- **WHAT TO WORK ON**: Copy the listing that follows, line for line, without a single difference.

- **THE RECORDS**:

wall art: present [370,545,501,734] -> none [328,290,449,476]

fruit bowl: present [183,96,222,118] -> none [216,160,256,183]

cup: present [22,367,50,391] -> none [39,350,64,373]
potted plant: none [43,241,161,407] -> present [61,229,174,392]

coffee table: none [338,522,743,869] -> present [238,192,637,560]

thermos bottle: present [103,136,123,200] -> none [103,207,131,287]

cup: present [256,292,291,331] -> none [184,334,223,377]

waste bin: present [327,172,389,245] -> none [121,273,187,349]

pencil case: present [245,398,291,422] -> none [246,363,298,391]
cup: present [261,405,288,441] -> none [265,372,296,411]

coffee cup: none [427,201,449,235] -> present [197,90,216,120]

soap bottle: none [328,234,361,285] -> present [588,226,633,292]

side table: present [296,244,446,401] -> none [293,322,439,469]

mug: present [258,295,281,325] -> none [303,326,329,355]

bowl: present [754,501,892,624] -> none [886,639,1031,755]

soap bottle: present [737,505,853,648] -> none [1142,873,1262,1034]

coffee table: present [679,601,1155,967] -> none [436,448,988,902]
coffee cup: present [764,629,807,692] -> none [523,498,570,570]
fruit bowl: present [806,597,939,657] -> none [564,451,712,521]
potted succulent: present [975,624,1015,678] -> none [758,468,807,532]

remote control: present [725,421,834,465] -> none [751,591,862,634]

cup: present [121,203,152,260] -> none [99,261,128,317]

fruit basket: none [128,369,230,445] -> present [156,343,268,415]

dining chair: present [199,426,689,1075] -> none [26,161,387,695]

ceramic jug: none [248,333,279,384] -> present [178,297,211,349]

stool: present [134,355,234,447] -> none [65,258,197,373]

- **RESULT OF THE TASK**:
wall art: present [370,545,501,734] -> none [328,290,449,476]

fruit bowl: present [183,96,222,118] -> none [216,160,256,183]

cup: present [22,367,50,391] -> none [39,350,64,373]
potted plant: none [43,241,161,407] -> present [61,229,174,392]

coffee table: none [338,522,743,869] -> present [238,192,637,560]

thermos bottle: present [103,136,123,200] -> none [103,207,131,287]

cup: present [256,292,291,331] -> none [184,334,223,377]

waste bin: present [327,172,389,245] -> none [121,273,187,349]

pencil case: present [245,398,291,422] -> none [246,363,298,391]
cup: present [261,405,288,441] -> none [265,372,296,411]

coffee cup: none [427,201,449,235] -> present [197,90,216,120]

soap bottle: none [328,234,361,285] -> present [588,226,633,292]

side table: present [296,244,446,401] -> none [293,322,439,469]

mug: present [258,295,281,325] -> none [303,326,329,355]

bowl: present [754,501,892,624] -> none [886,639,1031,755]

soap bottle: present [737,505,853,648] -> none [1142,873,1262,1034]

coffee table: present [679,601,1155,967] -> none [436,448,988,902]
coffee cup: present [764,629,807,692] -> none [523,498,570,570]
fruit bowl: present [806,597,939,657] -> none [564,451,712,521]
potted succulent: present [975,624,1015,678] -> none [758,468,807,532]

remote control: present [725,421,834,465] -> none [751,591,862,634]

cup: present [121,203,152,260] -> none [99,261,128,317]

fruit basket: none [128,369,230,445] -> present [156,343,268,415]

dining chair: present [199,426,689,1075] -> none [26,161,387,695]

ceramic jug: none [248,333,279,384] -> present [178,297,211,349]

stool: present [134,355,234,447] -> none [65,258,197,373]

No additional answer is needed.